WHAT YOU SHOULD DO:
Restate, exactly as written, the entries below from the line that holds "schon schwieriger. (Kurt Tucholsky)" through the line that holds "ÚLTIMAS NOTICIAS SOBRE AIR". Pictures are not part of the copy.

RECORD SET:
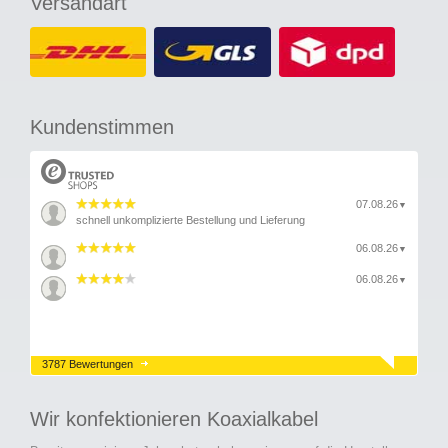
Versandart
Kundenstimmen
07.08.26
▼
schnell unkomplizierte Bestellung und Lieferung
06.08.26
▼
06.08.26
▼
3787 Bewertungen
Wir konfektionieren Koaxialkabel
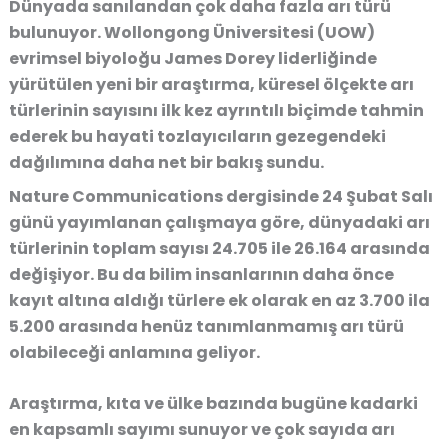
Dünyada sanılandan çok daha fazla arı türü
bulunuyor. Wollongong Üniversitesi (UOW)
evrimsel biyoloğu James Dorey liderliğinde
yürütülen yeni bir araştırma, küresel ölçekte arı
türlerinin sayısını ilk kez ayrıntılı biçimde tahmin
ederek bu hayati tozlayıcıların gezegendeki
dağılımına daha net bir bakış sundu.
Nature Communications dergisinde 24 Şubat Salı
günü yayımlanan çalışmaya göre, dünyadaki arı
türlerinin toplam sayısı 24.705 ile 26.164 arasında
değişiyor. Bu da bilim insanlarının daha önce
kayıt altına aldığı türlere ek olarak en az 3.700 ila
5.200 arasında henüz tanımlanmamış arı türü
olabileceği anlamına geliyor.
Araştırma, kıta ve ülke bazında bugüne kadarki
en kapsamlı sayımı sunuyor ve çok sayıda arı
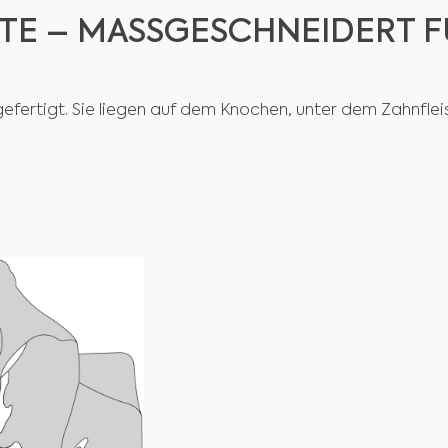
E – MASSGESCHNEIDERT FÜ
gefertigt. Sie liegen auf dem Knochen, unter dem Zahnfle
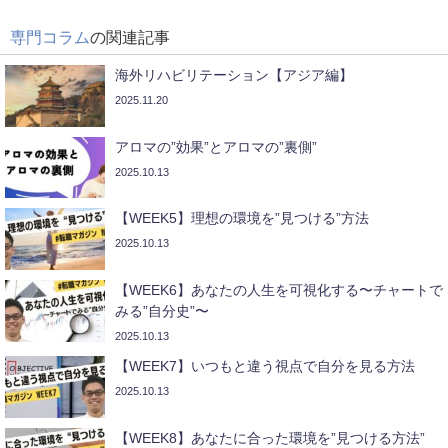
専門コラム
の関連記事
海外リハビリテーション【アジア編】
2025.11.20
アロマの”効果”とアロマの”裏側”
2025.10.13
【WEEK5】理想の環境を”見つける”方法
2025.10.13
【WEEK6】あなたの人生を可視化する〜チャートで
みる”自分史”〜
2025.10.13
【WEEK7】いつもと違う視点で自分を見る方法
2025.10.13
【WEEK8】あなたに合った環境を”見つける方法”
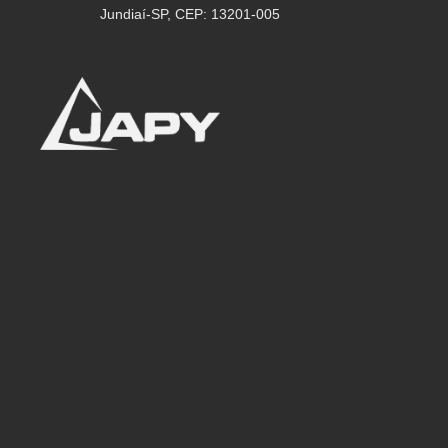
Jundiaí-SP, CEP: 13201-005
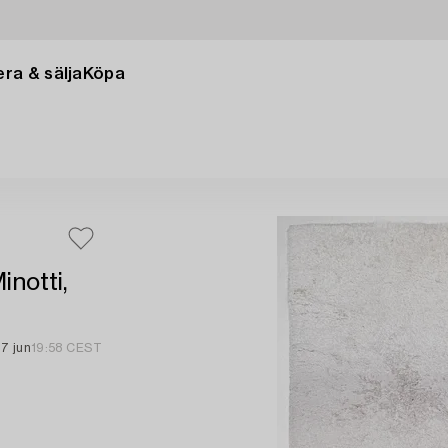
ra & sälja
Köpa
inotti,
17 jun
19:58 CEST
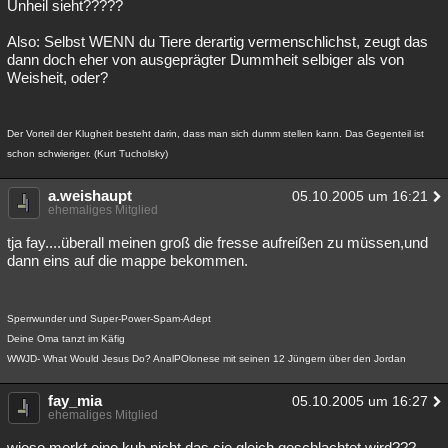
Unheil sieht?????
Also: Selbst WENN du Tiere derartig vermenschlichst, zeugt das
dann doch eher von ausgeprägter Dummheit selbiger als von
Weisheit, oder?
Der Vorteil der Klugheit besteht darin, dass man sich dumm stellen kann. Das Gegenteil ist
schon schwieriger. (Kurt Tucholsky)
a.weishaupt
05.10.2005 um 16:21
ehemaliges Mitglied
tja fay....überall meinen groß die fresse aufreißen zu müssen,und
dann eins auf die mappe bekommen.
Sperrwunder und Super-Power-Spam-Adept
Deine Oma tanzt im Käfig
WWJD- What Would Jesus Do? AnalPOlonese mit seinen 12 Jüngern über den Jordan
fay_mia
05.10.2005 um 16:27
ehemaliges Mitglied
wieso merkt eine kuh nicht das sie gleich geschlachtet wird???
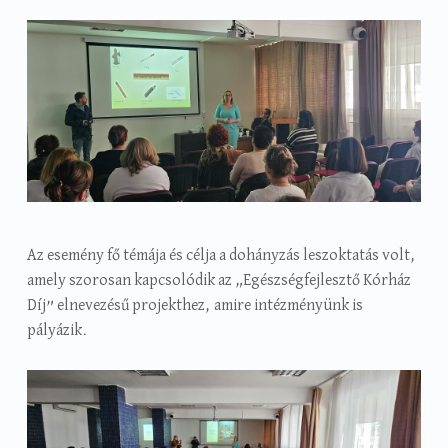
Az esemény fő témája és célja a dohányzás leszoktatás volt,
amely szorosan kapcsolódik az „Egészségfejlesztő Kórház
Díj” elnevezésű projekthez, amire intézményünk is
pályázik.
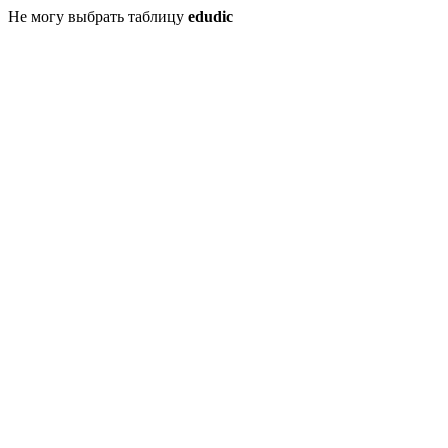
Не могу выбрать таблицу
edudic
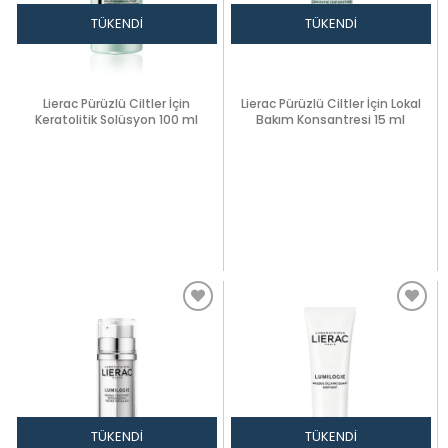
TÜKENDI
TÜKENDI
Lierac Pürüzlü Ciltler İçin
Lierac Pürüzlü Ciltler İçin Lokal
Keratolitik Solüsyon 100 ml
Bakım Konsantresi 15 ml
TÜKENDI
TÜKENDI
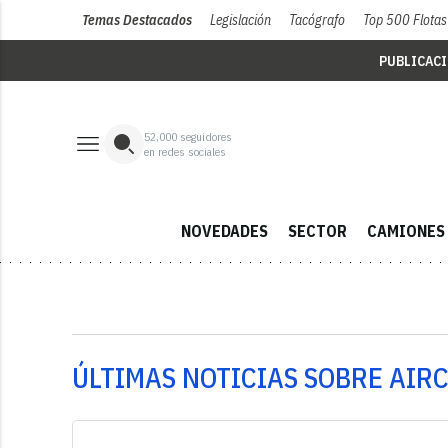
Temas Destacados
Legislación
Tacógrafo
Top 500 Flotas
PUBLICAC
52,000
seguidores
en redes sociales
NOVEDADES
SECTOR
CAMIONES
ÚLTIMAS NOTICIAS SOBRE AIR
...
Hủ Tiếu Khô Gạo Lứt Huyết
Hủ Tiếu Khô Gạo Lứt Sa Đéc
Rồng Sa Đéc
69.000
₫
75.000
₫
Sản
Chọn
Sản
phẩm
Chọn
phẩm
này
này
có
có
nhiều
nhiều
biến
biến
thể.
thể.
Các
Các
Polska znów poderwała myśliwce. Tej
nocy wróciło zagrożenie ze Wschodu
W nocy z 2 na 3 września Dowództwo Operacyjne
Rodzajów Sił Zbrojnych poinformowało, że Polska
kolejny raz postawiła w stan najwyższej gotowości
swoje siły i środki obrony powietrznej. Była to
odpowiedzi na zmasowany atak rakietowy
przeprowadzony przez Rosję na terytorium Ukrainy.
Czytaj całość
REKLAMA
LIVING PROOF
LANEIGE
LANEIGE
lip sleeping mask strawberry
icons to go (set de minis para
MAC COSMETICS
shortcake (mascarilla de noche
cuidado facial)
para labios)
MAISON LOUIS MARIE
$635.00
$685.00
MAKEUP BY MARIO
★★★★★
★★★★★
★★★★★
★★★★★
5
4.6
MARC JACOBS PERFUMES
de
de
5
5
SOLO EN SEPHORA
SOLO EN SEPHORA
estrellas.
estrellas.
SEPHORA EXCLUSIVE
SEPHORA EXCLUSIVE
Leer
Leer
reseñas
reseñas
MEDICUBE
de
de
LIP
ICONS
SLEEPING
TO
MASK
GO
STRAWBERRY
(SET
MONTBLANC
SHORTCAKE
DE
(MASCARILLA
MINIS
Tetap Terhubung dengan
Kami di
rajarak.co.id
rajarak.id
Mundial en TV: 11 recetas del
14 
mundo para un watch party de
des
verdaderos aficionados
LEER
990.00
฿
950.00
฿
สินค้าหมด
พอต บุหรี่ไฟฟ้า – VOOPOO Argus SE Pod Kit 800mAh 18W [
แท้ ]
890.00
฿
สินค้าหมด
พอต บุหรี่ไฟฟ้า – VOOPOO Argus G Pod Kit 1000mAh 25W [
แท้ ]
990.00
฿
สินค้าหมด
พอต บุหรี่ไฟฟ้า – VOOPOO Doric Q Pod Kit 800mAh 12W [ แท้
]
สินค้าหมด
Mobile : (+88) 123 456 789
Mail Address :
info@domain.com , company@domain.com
--
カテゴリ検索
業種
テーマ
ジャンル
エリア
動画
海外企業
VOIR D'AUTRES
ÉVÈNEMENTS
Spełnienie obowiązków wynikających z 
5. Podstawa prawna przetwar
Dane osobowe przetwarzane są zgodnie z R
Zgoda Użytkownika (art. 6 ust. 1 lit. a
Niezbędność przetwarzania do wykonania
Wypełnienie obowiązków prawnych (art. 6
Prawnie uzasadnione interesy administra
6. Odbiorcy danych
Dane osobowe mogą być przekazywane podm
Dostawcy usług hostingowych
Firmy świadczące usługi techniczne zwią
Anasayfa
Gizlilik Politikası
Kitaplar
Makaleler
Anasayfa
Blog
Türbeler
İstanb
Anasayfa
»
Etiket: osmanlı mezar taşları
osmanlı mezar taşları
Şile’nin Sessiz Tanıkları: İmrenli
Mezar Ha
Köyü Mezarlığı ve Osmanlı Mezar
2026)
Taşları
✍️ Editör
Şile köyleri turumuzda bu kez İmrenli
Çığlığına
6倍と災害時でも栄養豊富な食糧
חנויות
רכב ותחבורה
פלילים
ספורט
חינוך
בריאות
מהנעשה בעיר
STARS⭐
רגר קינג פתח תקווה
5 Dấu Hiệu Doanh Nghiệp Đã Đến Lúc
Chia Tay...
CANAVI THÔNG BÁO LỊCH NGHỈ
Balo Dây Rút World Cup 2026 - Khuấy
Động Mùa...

TASK ANSWER:
schon schwieriger. (Kurt Tucholsky)
a.weishaupt
05.10.2005 um 16:21
ehemaliges Mitglied
tja fay....überall meinen groß die fresse aufreißen zu müssen,und
dann eins auf die mappe bekommen.
Sperrwunder und Super-Power-Spam-Adept
Deine Oma tanzt im Käfig
WWJD- What Would Jesus Do? AnalPOlonese mit seinen 12 Jüngern über den Jordan
fay_mia
05.10.2005 um 16:27
ehemaliges Mitglied
wieso merkt eine kuh nicht das sie gleich geschlachtet wird???
Az esemény fő témája és célja a dohányzás leszoktatás volt,
amely szorosan kapcsolódik az „Egészségfejlesztő Kórház
Díj” elnevezésű projekthez, amire intézményünk is
pályázik.
Не могу выбрать таблицу
edudic
TÜKENDI
TÜKENDI
Lierac Pürüzlü Ciltler İçin
Lierac Pürüzlü Ciltler İçin Lokal
Keratolitik Solüsyon 100 ml
Bakım Konsantresi 15 ml
TÜKENDI
TÜKENDI
Temas Destacados
Legislación
Tacógrafo
Top 500 Flotas
PUBLICAC
52,000
seguidores
en redes sociales
NOVEDADES
SECTOR
CAMIONES
ÚLTIMAS NOTICIAS SOBRE AIR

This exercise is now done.